= Given task =
Copy out every line of these records word for word.

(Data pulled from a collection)
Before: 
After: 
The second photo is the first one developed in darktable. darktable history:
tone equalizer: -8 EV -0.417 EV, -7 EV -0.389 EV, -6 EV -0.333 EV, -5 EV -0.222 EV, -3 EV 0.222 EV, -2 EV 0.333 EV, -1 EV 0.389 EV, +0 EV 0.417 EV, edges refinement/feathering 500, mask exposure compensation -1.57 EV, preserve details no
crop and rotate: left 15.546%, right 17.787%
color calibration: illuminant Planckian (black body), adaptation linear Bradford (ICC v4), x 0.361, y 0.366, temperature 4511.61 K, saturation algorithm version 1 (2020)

= Solution =
Before: 
After: 
The second photo is the first one developed in darktable. darktable history:
tone equalizer: -8 EV -0.417 EV, -7 EV -0.389 EV, -6 EV -0.333 EV, -5 EV -0.222 EV, -3 EV 0.222 EV, -2 EV 0.333 EV, -1 EV 0.389 EV, +0 EV 0.417 EV, edges refinement/feathering 500, mask exposure compensation -1.57 EV, preserve details no
crop and rotate: left 15.546%, right 17.787%
color calibration: illuminant Planckian (black body), adaptation linear Bradford (ICC v4), x 0.361, y 0.366, temperature 4511.61 K, saturation algorithm version 1 (2020)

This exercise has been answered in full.